The high walls and fences were already looming in the distance when Jones pulled the car over onto the shoulder. "Look, if you want to run, I'll give you a head start before I call it in."

"I wouldn't do that to you."

"I can take the heat!"

"I'm sure you could," Neal said softly, his heart racing. It wasn't as though the temptation wasn't there… "But I gave you my word. And contrary to what Fowler and certain others might think, that does mean something."


"Running might sound easy, but it really isn't. It's a lot of work. Right now, after everything, I couldn't do it."

"Well, I'm not sure I can drive up to that gate," Jones admitted.

"Want me to drive?"

Jones just stared at him. "You'd drive yourself back to prison?"

"Well, it would make a certain statement."

Jones shook his head in disbelief. "Only you."

Neal shrugged. "I should get in the back, and you can put the cuffs on." He reached for the door handle, but was stopped by Jones' hand on his arm.

"No. You came this far on your own."

"Well, you do have a gun."

"I'm a bad shot. I probably would have missed if you had escaped."

"You shoot expert level on the range, Jones," Neal said. "I've seen your file."

Jones sighed. "Somehow, I'm not surprised."

"You scored better than Peter on the last qualification round," Neal offered.

"You know he's not going to give up on this, on you."

"Maybe he should."

"But he won't."

Neal sighed. "I know. But you need to be there to keep him from getting in too deep over me. There's something bigger going on here."

"I'll try."

There was silence in the car for a long moment, and then Neal reached over and turned the key, restarting the engine. "Let's go," he said softly. "Before I lose my nerve and do something rash and impulsive that will just get me in more trouble."

Jones nodded silently and put the car into gear, pulling back onto the road. "We'll figure this out," he said firmly. "Peter, me, Diana, now that she's back. Even Hughes. Honest, Neal, he's pissed as hell that someone's going over his head on this."

"Then maybe I'll be seeing you again before too long," Neal said, his voice barely above a whisper. Because he couldn't really let himself believe that right now…

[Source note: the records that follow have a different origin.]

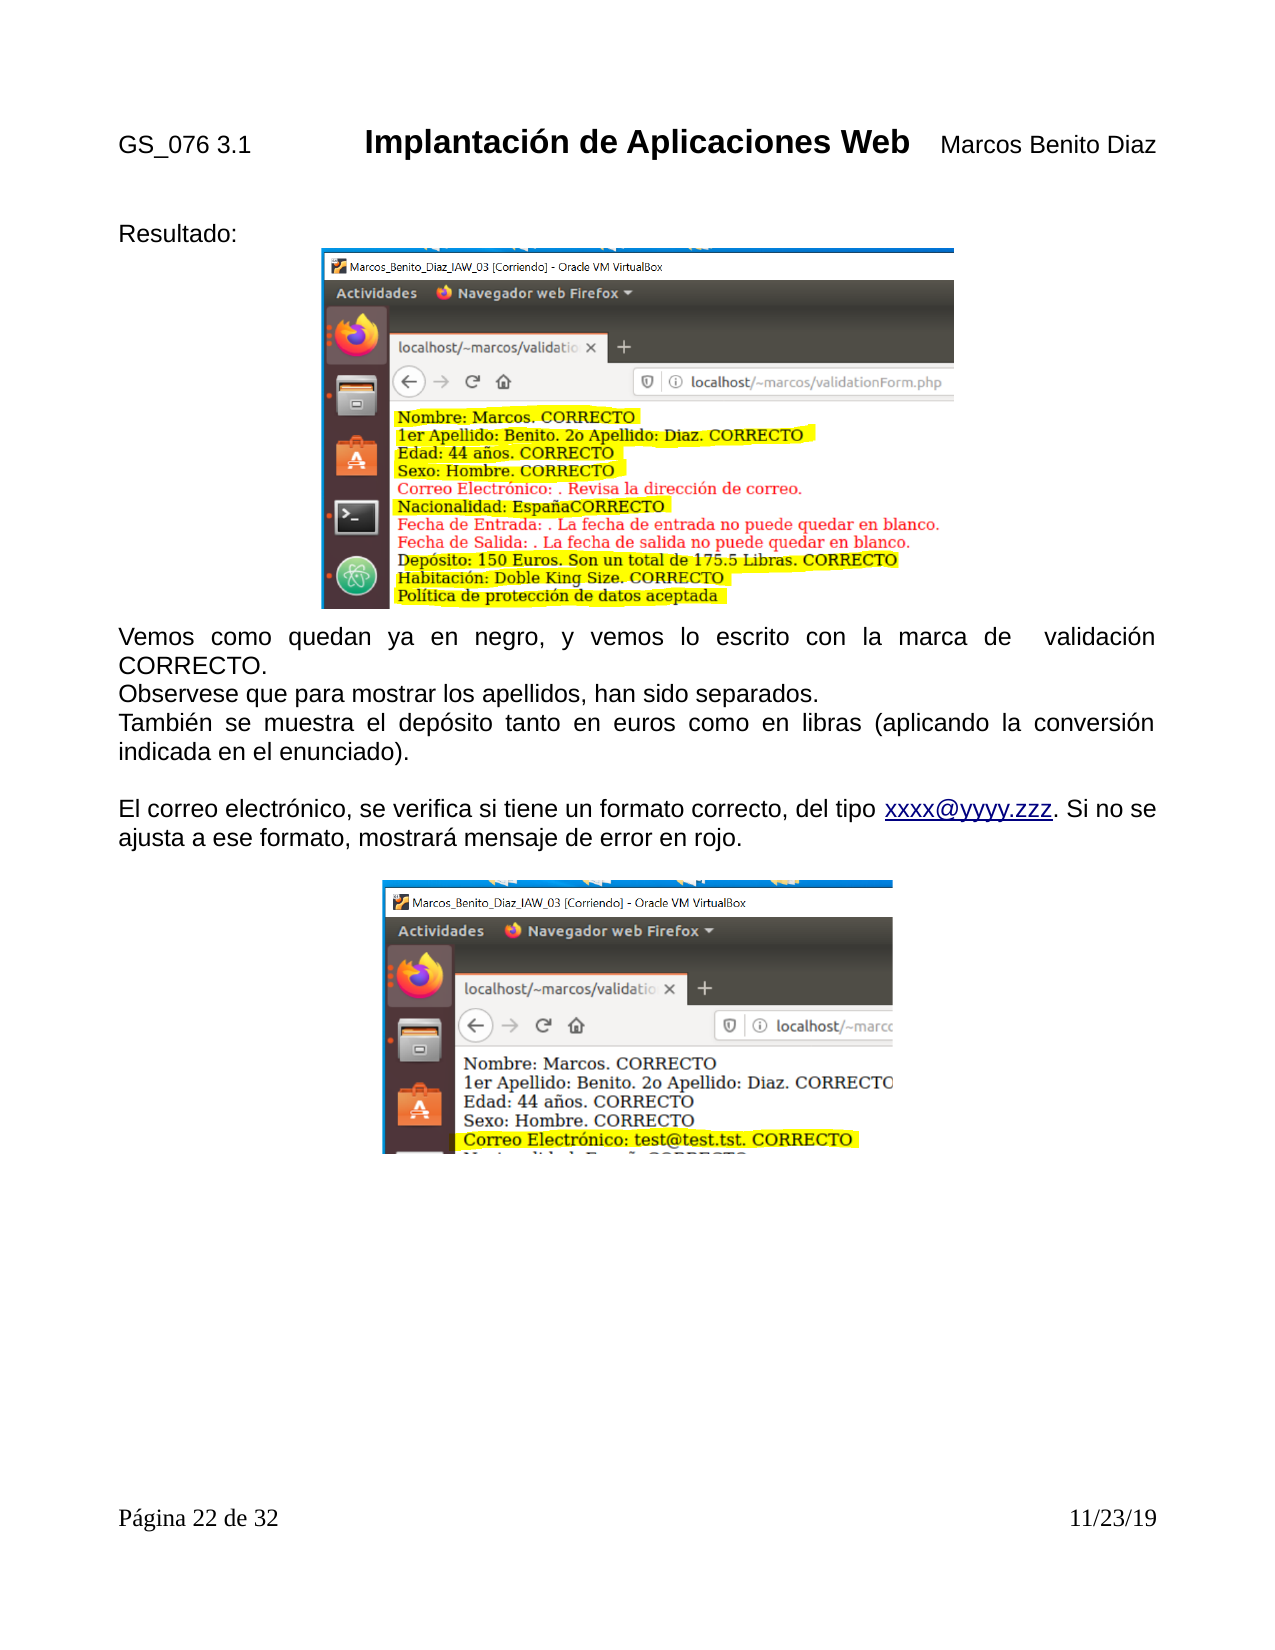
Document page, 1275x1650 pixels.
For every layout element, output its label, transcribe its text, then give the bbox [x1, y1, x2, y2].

text Observese que para mostrar los apellidos, han sido separados. [118, 679, 1157, 708]
text El correo electrónico, se verifica si tiene un formato correcto, del tipo xxxx@yyyy.zzz. Si no se ajusta a ese formato, mostrará mensaje de error en rojo. [118, 794, 1157, 852]
picture [382, 880, 893, 1154]
text También se muestra el depósito tanto en euros como en libras (aplicando la conversión indicada en el enunciado). [118, 708, 1157, 766]
text Vemos como quedan ya en negro, y vemos lo escrito con la marca de validación CORRECTO. [118, 622, 1157, 679]
picture [321, 248, 954, 609]
text Resultado: [118, 219, 1157, 248]
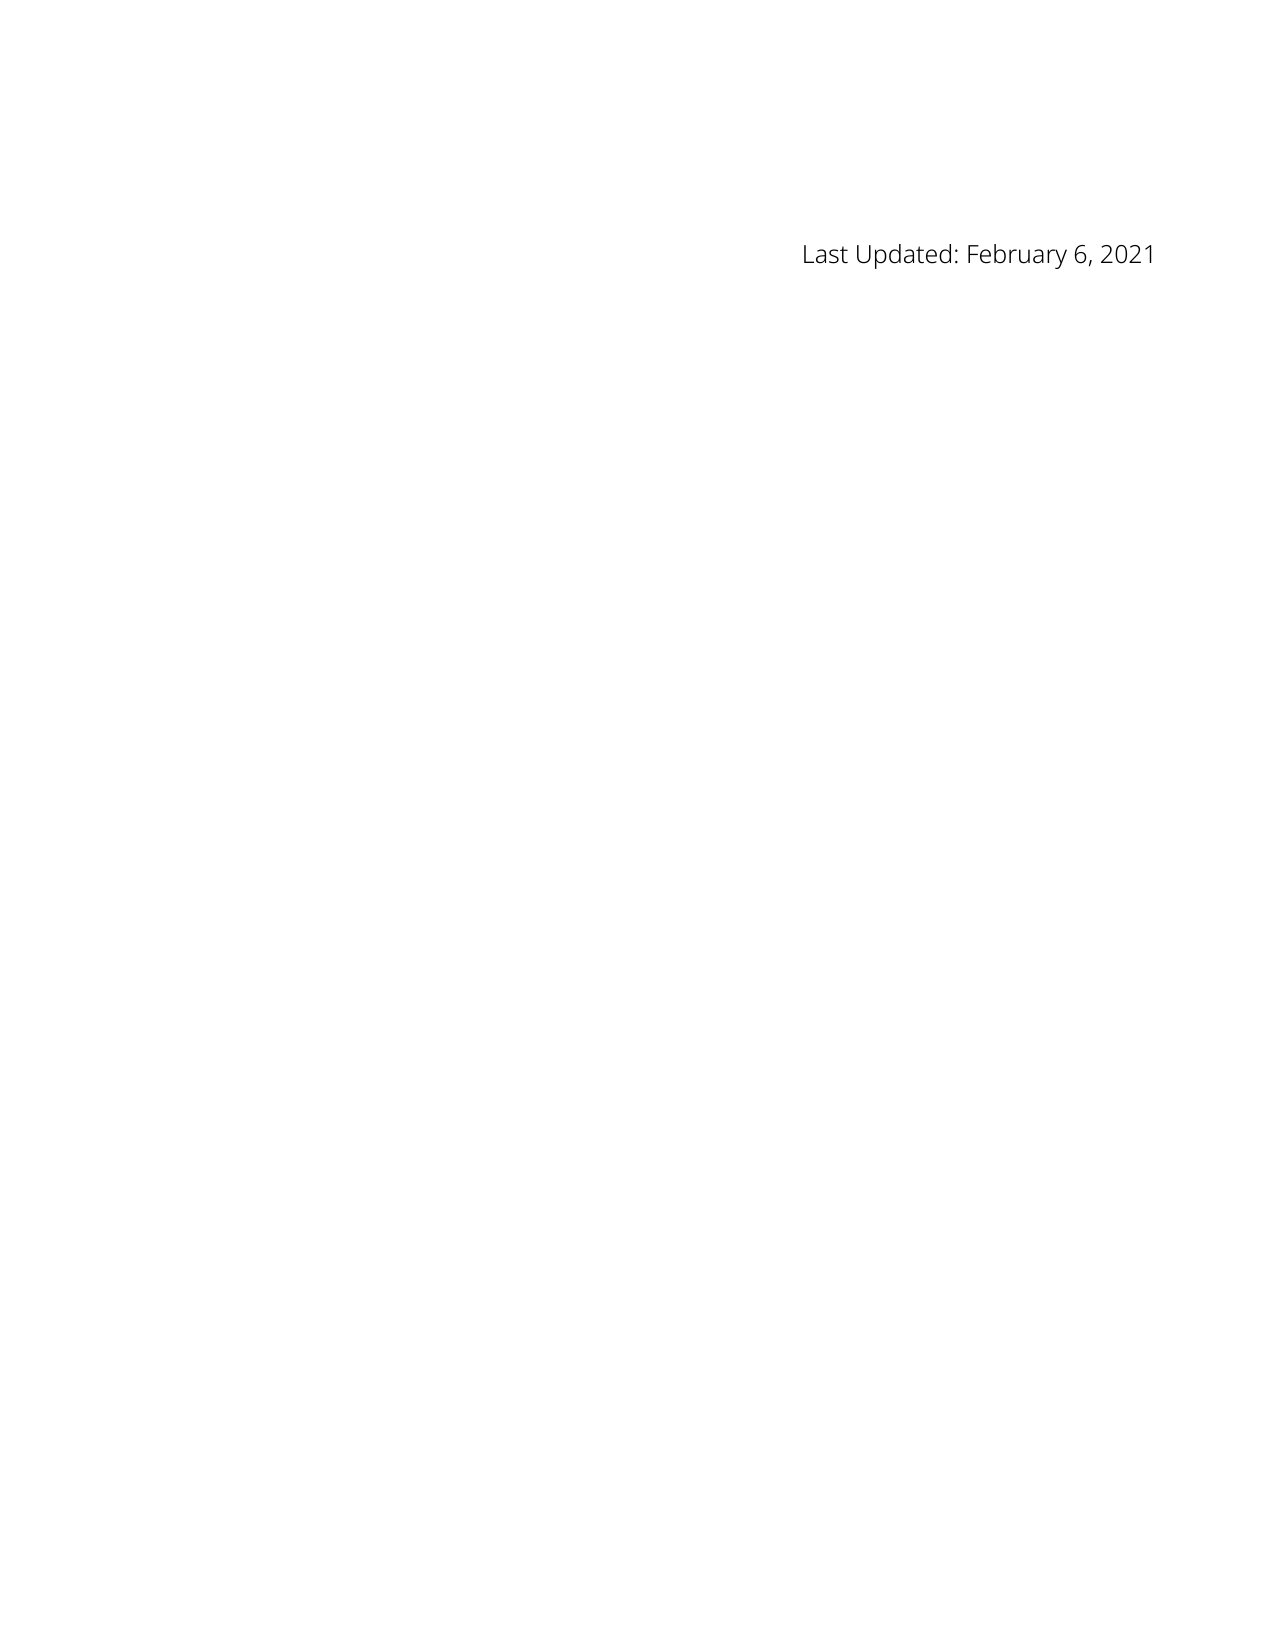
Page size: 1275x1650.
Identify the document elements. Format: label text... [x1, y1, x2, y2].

text Last Updated: February 6, 2021 [118, 237, 1157, 271]
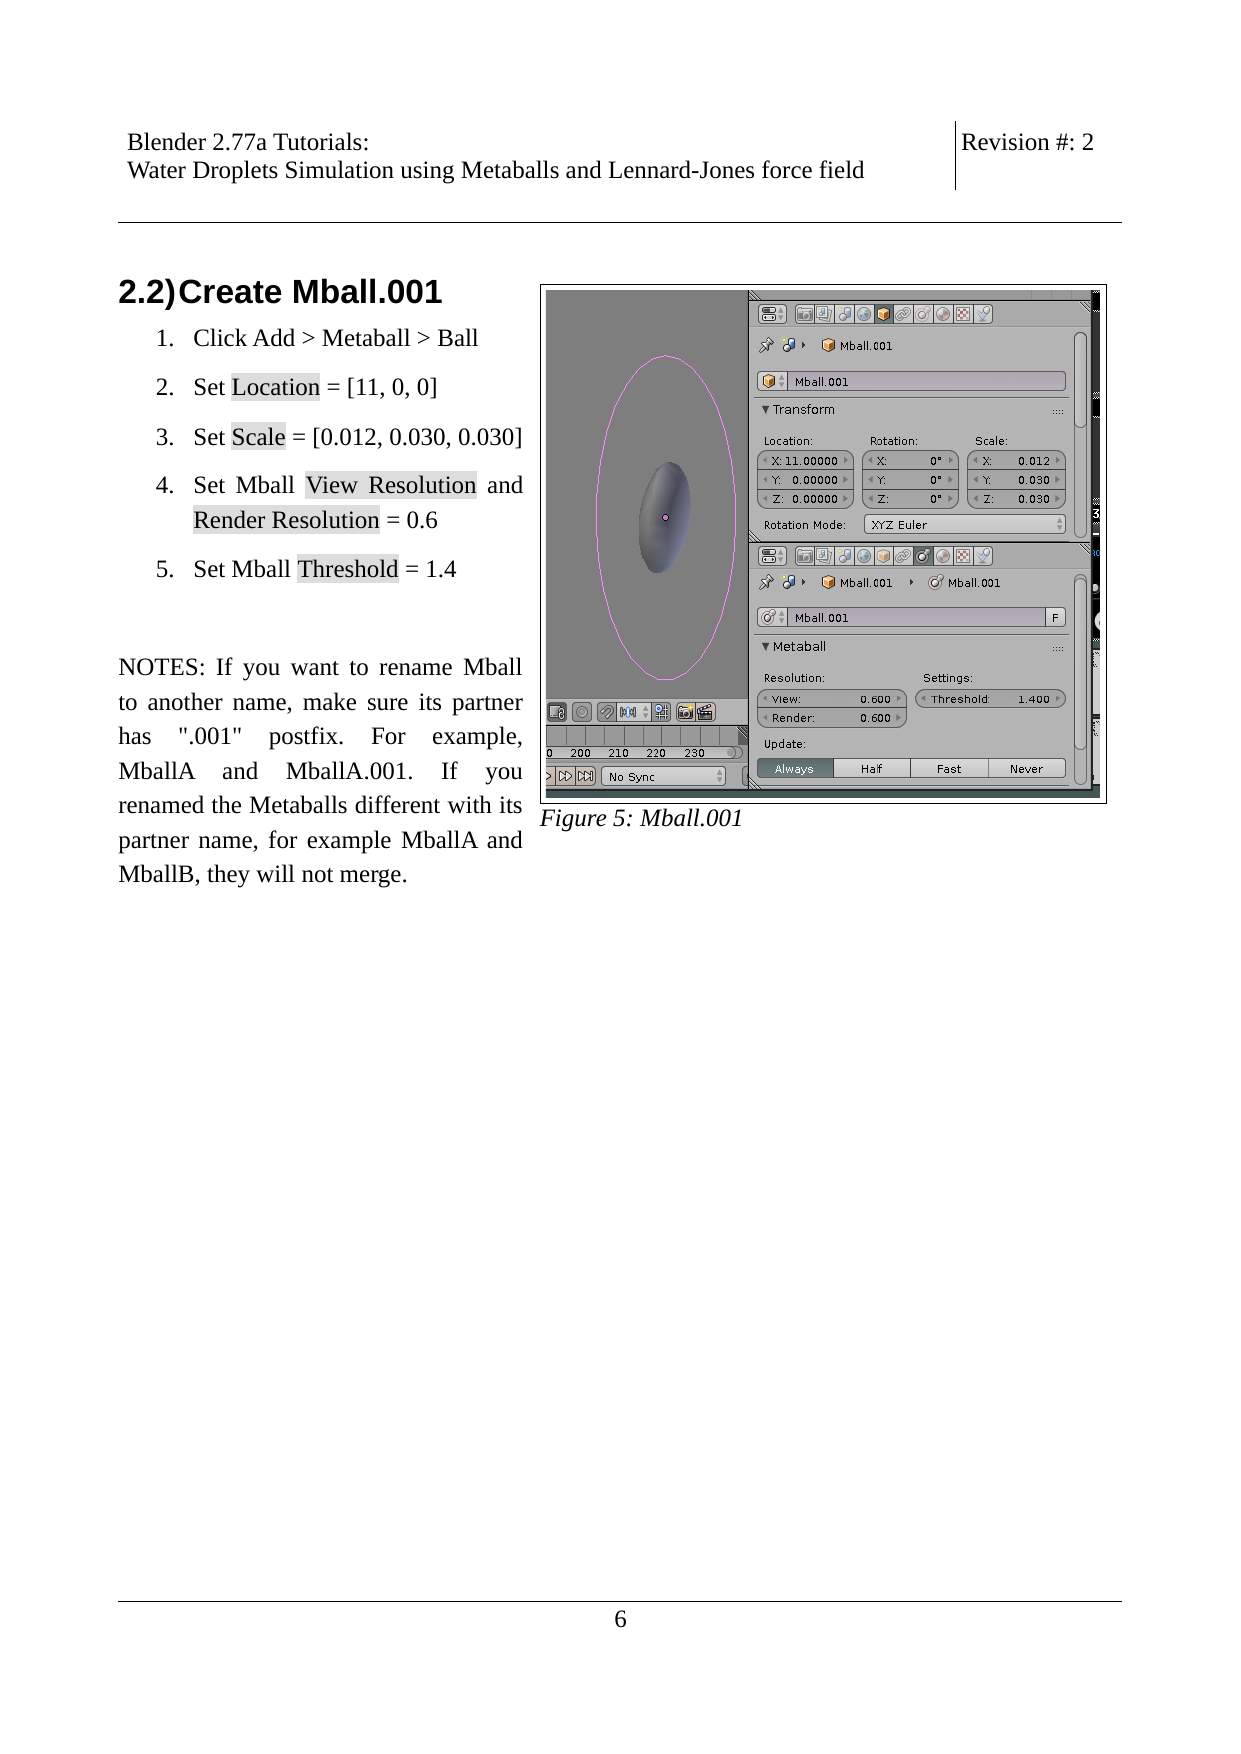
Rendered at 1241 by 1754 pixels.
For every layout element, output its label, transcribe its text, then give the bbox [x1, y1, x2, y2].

text Figure 5: Mball.001 [539, 285, 1106, 832]
subtitle Create Mball.001 [118, 272, 523, 311]
list Set Location = [11, 0, 0] [156, 372, 523, 401]
list Click Add > Metaball > Ball [156, 323, 523, 352]
picture [545, 290, 1100, 798]
list Set Mball Threshold = 1.4 [156, 554, 523, 583]
text NOTES: If you want to rename Mball to another name, make sure its partner has ".001" postfix. For example, MballA and MballA.001. If you renamed the Metaballs different with its partner name, for example MballA and MballB, they will not merge. [118, 652, 523, 888]
list Set Scale = [0.012, 0.030, 0.030] [156, 422, 523, 450]
list Set Mball View Resolution and Render Resolution = 0.6 [156, 471, 523, 534]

Jones pulled up to the entrance, showed his ID, and the massive gate started to open.

Neal just stared straight ahead, willing himself to appear calm. He let a mask of indifference settle over him as they passed the second gate and guards came toward the car.

He was Neal Caffrey, con artist extraordinaire. He would not let them see him break…

No matter how much his heart was breaking on the inside.